SOURCE EXTRACT:

"""

Thai-spiced butternut squash soup with rice noodles recipe

By Charlie Clapp

  1. Serves 2
  2. Ready in 20 minutes
  3. Rating

This simple vegetarian Thai soup is ready in just 20 minutes- the ideal shortcut supper.

tried and tested
Thai-spiced butternut squash soup with rice noodles

Ingredients

  1. 2 tbsp Bart Yellow Thai
  2. Curry Paste, or similar
  3. 415g pack Tesco Butternut Squash & Sweet Potato, or similar
  4. 400ml tin coconut milk
  5. 500ml vegetable stock
  6. 250g pak choi
  7. 375g packet Tesco Rice Noodles (or any precooked rice noodles)
  8. Fresh basil leaves and half a sliced bird’s eye chilli (optional) to serve

Method

  1. 1. Heat a wok or sauté pan over a medium heat, add the Thai paste, then cook for a minute or so until aromatic.

"""

STATED PROBLEM 1: How would you render this sentence from the soup recipe in Spanish: "Heat a wok or sauté pan over a medium heat, add the Thai paste, then cook for a minute or so until aromatic."

INFORMATION SUPPLIED:
"""

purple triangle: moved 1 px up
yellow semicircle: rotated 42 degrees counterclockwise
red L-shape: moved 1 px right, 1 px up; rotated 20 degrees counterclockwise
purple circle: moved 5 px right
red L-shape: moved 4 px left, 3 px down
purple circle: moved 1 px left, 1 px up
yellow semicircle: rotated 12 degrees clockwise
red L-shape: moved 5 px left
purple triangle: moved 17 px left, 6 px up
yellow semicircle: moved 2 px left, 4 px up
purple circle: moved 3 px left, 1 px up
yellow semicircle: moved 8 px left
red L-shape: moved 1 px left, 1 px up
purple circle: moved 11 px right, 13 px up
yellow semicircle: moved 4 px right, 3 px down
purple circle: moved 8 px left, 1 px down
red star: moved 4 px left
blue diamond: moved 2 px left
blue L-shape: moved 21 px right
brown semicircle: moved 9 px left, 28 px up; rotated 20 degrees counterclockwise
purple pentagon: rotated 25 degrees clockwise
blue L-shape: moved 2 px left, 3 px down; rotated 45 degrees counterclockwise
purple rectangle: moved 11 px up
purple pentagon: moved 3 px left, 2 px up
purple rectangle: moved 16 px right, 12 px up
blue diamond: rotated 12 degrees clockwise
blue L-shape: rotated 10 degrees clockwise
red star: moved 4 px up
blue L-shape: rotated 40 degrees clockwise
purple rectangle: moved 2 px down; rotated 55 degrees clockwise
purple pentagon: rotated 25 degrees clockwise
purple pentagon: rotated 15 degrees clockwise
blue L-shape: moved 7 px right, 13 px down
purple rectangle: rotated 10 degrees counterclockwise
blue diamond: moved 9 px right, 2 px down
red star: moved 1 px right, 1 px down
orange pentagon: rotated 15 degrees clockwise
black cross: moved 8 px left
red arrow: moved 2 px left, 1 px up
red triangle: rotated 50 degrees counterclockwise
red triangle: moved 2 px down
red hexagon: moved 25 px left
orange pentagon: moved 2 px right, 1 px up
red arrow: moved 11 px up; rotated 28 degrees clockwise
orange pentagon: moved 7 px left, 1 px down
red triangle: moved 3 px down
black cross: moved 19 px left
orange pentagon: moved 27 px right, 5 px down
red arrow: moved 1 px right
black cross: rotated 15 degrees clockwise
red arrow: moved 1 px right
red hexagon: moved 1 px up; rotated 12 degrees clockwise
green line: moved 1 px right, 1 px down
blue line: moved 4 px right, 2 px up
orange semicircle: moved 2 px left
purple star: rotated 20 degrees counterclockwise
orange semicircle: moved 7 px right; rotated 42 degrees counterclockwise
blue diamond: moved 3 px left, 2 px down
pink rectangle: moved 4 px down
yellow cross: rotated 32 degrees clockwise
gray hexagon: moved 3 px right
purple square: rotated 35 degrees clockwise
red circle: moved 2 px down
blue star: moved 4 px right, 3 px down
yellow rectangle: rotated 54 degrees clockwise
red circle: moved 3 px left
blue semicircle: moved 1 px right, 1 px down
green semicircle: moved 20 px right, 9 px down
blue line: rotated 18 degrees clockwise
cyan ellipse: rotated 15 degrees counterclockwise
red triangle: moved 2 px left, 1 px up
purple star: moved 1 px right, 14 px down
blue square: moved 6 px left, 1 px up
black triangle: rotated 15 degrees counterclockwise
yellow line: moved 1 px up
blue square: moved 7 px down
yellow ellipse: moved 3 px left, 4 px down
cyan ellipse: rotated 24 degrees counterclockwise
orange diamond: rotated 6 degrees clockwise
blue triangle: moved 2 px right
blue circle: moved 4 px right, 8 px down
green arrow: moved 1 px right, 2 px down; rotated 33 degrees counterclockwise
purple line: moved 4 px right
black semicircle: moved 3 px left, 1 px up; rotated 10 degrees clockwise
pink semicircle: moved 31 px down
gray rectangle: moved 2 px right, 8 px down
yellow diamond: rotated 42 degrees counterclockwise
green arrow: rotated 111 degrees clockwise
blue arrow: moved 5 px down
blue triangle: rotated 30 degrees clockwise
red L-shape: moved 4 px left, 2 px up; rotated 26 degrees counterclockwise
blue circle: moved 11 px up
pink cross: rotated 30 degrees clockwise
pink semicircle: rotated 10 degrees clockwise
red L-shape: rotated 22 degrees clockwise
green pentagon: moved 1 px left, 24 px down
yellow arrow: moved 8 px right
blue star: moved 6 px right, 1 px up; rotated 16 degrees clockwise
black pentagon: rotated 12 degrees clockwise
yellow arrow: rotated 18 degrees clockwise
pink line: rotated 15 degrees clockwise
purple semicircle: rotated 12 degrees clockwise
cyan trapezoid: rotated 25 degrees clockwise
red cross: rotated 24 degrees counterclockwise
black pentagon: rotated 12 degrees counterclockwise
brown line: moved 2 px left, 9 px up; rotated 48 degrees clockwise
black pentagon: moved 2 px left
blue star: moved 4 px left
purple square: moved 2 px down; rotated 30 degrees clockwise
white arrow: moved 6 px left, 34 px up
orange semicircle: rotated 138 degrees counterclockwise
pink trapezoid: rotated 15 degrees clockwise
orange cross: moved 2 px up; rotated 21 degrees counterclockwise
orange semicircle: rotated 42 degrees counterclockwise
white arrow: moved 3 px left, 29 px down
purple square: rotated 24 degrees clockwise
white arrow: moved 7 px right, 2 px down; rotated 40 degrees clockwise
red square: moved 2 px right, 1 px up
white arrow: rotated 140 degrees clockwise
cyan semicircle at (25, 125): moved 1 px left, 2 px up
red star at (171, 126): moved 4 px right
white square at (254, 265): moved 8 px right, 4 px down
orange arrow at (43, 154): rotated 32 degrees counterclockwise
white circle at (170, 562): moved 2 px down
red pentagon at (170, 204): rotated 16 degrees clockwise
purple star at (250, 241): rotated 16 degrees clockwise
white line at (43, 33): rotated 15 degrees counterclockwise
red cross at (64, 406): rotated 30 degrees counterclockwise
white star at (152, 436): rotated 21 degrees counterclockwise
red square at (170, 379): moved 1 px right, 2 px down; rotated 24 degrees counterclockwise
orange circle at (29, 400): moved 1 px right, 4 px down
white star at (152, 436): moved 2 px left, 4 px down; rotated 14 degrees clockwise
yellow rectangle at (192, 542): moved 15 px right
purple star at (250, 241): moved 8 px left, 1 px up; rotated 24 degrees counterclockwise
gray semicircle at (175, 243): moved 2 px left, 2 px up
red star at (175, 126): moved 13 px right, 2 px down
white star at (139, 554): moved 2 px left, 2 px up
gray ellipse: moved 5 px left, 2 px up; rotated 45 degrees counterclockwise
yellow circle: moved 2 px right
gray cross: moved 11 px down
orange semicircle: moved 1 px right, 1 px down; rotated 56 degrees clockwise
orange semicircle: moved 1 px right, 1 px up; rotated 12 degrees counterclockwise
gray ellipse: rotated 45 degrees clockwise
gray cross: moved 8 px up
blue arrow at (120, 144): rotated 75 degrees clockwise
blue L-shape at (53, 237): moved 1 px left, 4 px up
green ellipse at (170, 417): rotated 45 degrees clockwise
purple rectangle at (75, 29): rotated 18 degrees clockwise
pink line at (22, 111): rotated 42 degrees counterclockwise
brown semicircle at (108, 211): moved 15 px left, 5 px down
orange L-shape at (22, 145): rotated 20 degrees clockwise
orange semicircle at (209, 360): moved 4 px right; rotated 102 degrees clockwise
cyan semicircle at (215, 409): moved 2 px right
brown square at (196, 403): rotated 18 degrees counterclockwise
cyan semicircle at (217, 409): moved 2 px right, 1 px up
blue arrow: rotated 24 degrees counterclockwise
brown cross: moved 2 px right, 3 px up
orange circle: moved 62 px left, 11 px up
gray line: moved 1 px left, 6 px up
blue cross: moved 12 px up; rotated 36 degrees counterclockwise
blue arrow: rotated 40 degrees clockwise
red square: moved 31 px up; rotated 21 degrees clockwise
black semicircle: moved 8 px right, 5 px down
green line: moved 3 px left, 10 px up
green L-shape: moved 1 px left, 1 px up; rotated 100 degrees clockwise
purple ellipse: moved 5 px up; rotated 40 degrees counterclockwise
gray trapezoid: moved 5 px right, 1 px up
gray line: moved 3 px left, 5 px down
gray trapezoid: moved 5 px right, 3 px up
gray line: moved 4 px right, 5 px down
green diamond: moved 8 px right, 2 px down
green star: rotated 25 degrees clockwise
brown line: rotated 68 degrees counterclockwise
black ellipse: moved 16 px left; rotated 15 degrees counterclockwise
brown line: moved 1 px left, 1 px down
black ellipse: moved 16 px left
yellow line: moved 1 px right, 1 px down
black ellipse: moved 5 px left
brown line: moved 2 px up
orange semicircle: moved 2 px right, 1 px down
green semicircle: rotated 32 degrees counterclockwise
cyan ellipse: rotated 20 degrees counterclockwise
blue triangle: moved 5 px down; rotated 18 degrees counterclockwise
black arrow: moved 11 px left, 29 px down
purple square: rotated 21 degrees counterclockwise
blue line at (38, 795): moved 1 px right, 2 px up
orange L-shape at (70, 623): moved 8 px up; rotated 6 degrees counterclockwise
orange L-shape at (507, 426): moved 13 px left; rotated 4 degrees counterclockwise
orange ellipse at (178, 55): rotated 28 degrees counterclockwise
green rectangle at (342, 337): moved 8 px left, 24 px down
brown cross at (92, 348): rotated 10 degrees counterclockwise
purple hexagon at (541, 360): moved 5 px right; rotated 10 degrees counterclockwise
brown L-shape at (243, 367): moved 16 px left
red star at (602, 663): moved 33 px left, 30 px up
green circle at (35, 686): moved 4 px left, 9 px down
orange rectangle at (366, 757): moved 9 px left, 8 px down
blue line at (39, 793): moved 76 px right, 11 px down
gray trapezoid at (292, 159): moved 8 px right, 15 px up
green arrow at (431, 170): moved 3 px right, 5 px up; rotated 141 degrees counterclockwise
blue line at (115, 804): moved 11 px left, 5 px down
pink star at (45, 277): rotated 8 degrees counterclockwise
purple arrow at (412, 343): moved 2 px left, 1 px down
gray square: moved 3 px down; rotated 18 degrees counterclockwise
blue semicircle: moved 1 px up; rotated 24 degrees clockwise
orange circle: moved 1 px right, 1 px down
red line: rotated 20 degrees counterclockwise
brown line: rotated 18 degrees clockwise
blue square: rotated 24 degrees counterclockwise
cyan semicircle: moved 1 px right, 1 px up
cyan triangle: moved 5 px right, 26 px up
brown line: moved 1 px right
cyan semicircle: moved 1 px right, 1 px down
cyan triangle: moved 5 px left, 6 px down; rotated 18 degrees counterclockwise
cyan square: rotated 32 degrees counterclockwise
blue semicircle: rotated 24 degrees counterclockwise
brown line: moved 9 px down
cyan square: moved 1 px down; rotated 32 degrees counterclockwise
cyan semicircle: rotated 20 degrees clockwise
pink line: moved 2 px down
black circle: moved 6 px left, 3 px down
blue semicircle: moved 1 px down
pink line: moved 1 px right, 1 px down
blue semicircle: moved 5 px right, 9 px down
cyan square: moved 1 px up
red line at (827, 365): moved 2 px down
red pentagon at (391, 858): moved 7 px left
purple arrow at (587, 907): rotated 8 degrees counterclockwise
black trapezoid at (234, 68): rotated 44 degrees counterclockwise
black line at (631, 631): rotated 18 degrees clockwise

"""

STATED PROBLEM 2: Which lines of the records contain the word "hexagon"? List every one of them.

WORKED SOLUTION 1: Calienta un wok o una sartén para saltear a fuego medio, añade la pasta tailandesa y cocina durante un minuto más o menos hasta que desprenda aroma.

WORKED SOLUTION 2:
red hexagon: moved 25 px left
red hexagon: moved 1 px up; rotated 12 degrees clockwise
gray hexagon: moved 3 px right
purple hexagon at (541, 360): moved 5 px right; rotated 10 degrees counterclockwise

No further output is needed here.